The Great Stink - Clare Clark
After reading the back of Clare Clark’s ‘The Great Stink’ I was expecting to read an entertaining but reasonably cozy historical murder mystery. Take a gander and see if you think that idea was justified:
“Through the city sewers walks surveyor and ex-soldier William May, just back from the horrifying brutality of the Crimean front and hiding from his own demons in the darkness beneath the capital’s street. But when May stumbles across a body in the tunnels, his discovery draws him into a maelstrom of underworld corruption that drags both himself and those closest to him further into depths from which there may be no possibility of light – or return…”
From this description William sounds like your typical damaged yet resilient murder mystery hero. He may be disturbed by war but essentially he’s a solid, together man, perfectly suited to be a citizen investigator who won’t throw up when discovering a body. The plot might veer into darkness and there might be a little violence but all that will be presented in a civilized way, following a familiar pattern of discovery, clues, solution. It was actually this blurb that kept me from picking up the book for almost a year, because I was never in the mood for this kind of formula.

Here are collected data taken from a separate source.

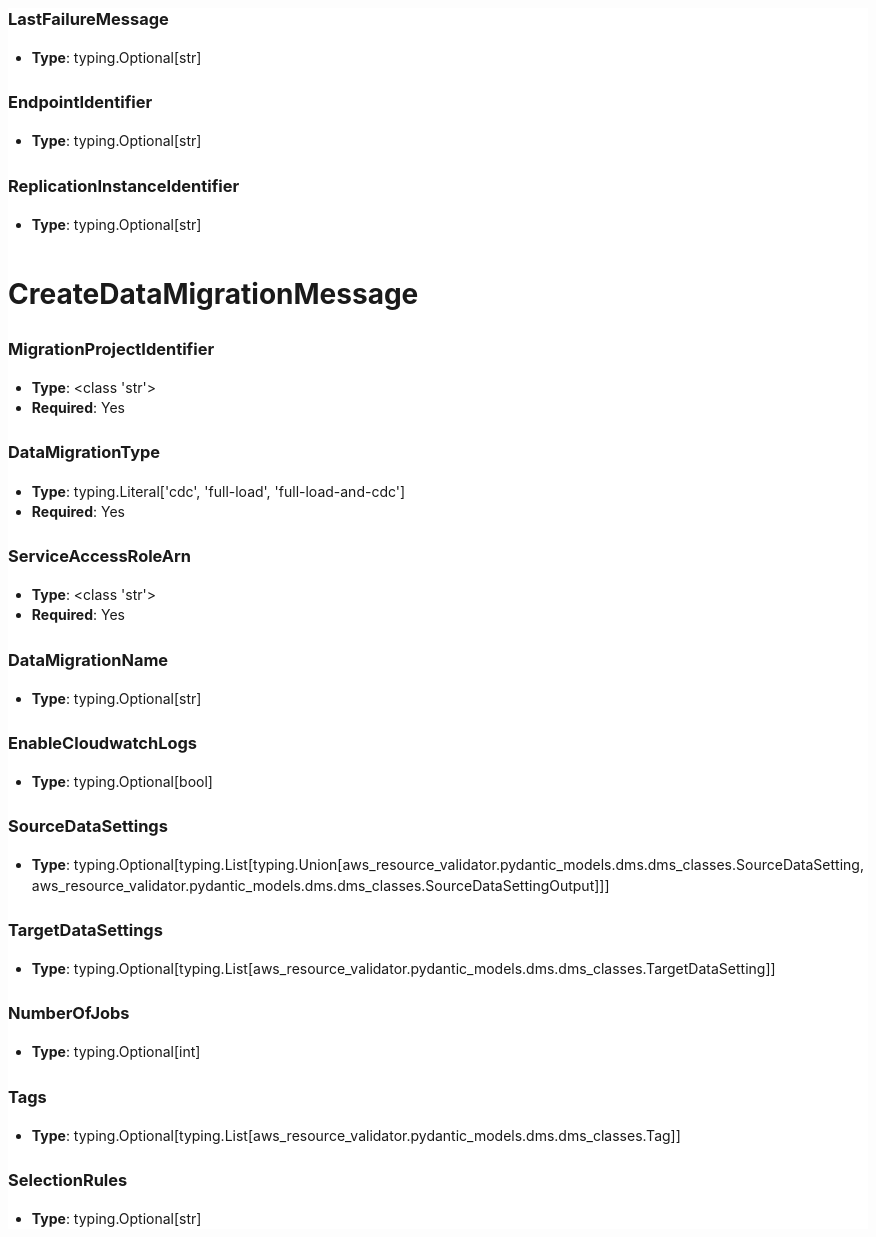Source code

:### LastFailureMessage
- **Type**: typing.Optional[str]

### EndpointIdentifier
- **Type**: typing.Optional[str]

### ReplicationInstanceIdentifier
- **Type**: typing.Optional[str]


# CreateDataMigrationMessage

### MigrationProjectIdentifier
- **Type**: <class 'str'>
- **Required**: Yes

### DataMigrationType
- **Type**: typing.Literal['cdc', 'full-load', 'full-load-and-cdc']
- **Required**: Yes

### ServiceAccessRoleArn
- **Type**: <class 'str'>
- **Required**: Yes

### DataMigrationName
- **Type**: typing.Optional[str]

### EnableCloudwatchLogs
- **Type**: typing.Optional[bool]

### SourceDataSettings
- **Type**: typing.Optional[typing.List[typing.Union[aws_resource_validator.pydantic_models.dms.dms_classes.SourceDataSetting, aws_resource_validator.pydantic_models.dms.dms_classes.SourceDataSettingOutput]]]

### TargetDataSettings
- **Type**: typing.Optional[typing.List[aws_resource_validator.pydantic_models.dms.dms_classes.TargetDataSetting]]

### NumberOfJobs
- **Type**: typing.Optional[int]

### Tags
- **Type**: typing.Optional[typing.List[aws_resource_validator.pydantic_models.dms.dms_classes.Tag]]

### SelectionRules
- **Type**: typing.Optional[str]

The description of this book, while accurate in places, gives an entirely misleading impression of the ‘The Great Stink’. The ‘demon’ William faces is actually a strong desire to self harm, which he experiences regularly, eventually hiding in the tunnels to hack into his arms and release the black cravings that overcome him. He is constantly teetering on the edge of a breakdown, on several occasions descending into fevered ravings. This hero’s troubles are in a completely different league to the quite genteel addictions of other investigative heroes and detectives in historical fiction. The first three quarters of the book have little to do with a body in the tunnels. Instead Clare Clark examines her hero’s psychological make up, driving him to destroy his life through a combination of uncompromising morals and an fractured state of mind. The author’s choice to use her book to explore self harm in Victorian England makes for a compelling historical, full of sedition and shame that pelts along. I was easily hooked on William May’s struggle to actually desire life, instead of blankness.
If that all sounds a bit bleak to you, there’s also a subplot involving the best dog in the world. Long Arm Tom is a tosher, a man who searches the sewers for rats to sell for dog baiting. He lives alone, believing that he doesn’t need anyone until one day he finds an ugly dog abandoned in the streets. He and the dog, Lady, bond instantly, he trains her to be a champion ratter but as the sewers become harder to access he decides to sell her for a large sum to support himself in his old age. Tom is cheated out of this sum and misses his dog so he becomes obsessed with regaining her from the swindling gentleman, the Captain. It might sound a bit sentimental, sort of like Lassie come home set in Victorian London, but Tom is a sharply written character, created out of a bare bones personality. The love he feels for Lady beats down his usual life saving practicality. Perhaps you’ll find this condescendingly unrealistic but I think it humanizes poverty by showing an incredibly poor character who feels the importance of love in the face of large sums of money.
‘The Great Stink’ is not just a murder mystery, in fact the mystery part is quite weak and is more of a plot device for furthering William’s descent. It’s a thorough look at the effects of war on the main character, with a massive amount of anti-saccharine redemption running through both plot lines.
That's the first one down. My remaining two books are suppousedly 'Great Expectations' and Wives and Daughters' but I'm feeling tempted to swap one out for 'The Observations', which has been sitting glaring at me for a long time.